Reproduce every line of the following data word for word, with nothing altered, added, or left out.
((
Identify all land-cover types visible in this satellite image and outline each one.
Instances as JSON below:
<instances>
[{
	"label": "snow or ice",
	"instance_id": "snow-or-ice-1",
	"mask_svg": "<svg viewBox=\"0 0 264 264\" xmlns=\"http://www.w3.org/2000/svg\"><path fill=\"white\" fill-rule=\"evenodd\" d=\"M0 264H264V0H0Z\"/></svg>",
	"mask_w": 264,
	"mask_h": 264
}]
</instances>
))
(Solution)
Identify all land-cover types visible in this satellite image and outline each one.
Instances as JSON below:
<instances>
[{
	"label": "snow or ice",
	"instance_id": "snow-or-ice-1",
	"mask_svg": "<svg viewBox=\"0 0 264 264\" xmlns=\"http://www.w3.org/2000/svg\"><path fill=\"white\" fill-rule=\"evenodd\" d=\"M0 264H264V0H0Z\"/></svg>",
	"mask_w": 264,
	"mask_h": 264
}]
</instances>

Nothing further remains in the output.